If you are building a tool that generates avatars for three.ws (a pipeline, a custom studio, a converter), target this specification:
| Property | Target |
|---|---|
| Format | GLB (binary glTF 2.0) |
| Skeleton | Humanoid rig — Mixamo or VRM-compatible bone naming |
| Animations | Named clips embedded at the root level of the GLB |
| Blend shapes | See morph target table above |
| Textures | PNG (with alpha if needed) or JPEG; KTX2 recommended for production |
| Polygon count | Under 100k triangles for smooth mobile performance |
| File size | Under 20 MB for fast loading; under 5 MB with Draco compression |
| Coordinate system | Y-up, right-handed (glTF default) |
If your tool runs inside an iframe under the AvatarCreator modal, send a postMessage when the user exports:
// From inside your iframe
window.parent.postMessage({
source: 'characterstudio',
type: 'export',
glb: arrayBuffer // ArrayBuffer of the GLB bytes
}, parentOrigin);If your tool uses the photo avatar SDK path, fire the export event with { url, urlType } via the photo pipeline postMessage protocol.
My avatar loads but has no facial expressions The model is missing morph targets. Export from Blender with "Shape Keys" enabled, or use the three.ws avatar builder or photo pipeline — both include blend shapes by default.
Head movement doesn't work
The skeleton doesn't have a bone named Head or Neck (or a supported variant). Rename the bone in Blender or your DCC, or check for prefix issues (mixamorigHead is fine; armature_root_Head is not matched).

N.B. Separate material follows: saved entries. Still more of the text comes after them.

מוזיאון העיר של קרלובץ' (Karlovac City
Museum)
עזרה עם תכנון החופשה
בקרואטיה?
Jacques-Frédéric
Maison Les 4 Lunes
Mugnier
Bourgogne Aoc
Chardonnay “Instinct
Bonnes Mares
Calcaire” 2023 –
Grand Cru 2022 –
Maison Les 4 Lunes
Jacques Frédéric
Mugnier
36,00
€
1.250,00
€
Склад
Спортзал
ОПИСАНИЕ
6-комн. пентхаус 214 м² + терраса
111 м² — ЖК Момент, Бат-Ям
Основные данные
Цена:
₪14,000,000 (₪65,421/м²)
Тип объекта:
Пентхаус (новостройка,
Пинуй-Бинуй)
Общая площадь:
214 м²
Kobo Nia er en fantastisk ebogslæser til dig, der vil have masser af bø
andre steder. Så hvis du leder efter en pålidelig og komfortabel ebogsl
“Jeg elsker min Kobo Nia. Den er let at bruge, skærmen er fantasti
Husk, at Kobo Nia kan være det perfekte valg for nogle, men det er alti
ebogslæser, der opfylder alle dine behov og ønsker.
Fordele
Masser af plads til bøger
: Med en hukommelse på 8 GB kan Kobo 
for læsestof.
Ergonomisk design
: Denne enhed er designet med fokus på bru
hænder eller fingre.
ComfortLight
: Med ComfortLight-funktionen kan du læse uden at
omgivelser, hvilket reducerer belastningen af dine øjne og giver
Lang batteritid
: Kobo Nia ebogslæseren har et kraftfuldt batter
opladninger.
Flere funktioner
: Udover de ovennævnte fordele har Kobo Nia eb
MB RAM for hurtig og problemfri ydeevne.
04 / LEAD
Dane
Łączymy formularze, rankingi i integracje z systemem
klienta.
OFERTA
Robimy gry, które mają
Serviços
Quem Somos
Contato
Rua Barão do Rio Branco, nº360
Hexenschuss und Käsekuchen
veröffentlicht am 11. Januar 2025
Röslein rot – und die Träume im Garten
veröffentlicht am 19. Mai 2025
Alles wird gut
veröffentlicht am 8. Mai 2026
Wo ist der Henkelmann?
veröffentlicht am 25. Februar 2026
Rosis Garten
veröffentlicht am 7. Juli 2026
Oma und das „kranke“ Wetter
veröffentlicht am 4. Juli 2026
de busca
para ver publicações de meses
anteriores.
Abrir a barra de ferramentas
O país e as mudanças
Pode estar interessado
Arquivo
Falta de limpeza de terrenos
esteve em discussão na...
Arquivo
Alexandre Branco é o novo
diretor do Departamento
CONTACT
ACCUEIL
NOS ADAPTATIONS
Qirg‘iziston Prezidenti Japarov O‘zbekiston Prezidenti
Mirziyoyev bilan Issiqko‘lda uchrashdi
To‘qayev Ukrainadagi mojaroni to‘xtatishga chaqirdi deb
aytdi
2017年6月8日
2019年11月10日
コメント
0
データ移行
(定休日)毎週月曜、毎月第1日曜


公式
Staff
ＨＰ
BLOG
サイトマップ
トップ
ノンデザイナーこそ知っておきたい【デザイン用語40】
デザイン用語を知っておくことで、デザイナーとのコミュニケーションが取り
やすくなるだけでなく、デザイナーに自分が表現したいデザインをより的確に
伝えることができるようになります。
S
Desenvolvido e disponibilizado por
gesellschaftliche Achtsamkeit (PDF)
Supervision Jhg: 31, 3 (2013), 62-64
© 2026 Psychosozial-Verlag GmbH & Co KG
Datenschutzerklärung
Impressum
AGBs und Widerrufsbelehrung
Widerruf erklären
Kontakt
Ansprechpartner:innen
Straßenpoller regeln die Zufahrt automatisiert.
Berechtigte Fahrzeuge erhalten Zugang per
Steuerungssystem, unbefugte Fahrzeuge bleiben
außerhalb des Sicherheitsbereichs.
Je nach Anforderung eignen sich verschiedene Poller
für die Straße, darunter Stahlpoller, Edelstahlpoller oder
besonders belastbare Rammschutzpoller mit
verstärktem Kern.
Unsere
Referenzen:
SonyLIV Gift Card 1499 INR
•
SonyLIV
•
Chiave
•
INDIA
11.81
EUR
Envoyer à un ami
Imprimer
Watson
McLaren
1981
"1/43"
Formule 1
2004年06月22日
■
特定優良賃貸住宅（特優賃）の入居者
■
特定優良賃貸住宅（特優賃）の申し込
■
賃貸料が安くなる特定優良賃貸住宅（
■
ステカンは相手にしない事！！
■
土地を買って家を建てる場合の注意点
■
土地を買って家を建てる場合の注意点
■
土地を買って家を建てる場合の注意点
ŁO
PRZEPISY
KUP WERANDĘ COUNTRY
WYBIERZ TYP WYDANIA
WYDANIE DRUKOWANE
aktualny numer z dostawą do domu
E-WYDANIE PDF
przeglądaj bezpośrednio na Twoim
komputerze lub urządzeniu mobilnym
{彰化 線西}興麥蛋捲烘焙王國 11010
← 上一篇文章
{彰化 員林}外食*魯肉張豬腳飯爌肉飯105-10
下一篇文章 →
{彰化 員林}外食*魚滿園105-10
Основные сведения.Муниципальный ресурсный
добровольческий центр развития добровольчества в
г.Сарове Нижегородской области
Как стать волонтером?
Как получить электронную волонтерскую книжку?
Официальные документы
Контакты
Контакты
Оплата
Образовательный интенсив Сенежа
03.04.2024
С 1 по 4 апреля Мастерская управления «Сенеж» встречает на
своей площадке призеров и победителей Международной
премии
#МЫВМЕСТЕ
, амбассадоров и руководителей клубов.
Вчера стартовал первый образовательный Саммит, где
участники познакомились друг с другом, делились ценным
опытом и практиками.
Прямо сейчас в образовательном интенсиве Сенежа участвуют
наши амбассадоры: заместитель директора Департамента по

The avatar is too large / loads slowly
Apply Draco compression in Blender (File → Export glTF → Compression) or with gltf-pipeline -i model.glb -o model-draco.glb --draco.compressMeshes. Target under 5 MB for embedded use.
The Camera option is greyed out on the selfie page
Your browser or device doesn't support getUserMedia. This is common on HTTP (non-HTTPS) connections and some desktop browsers. Use the Upload option instead.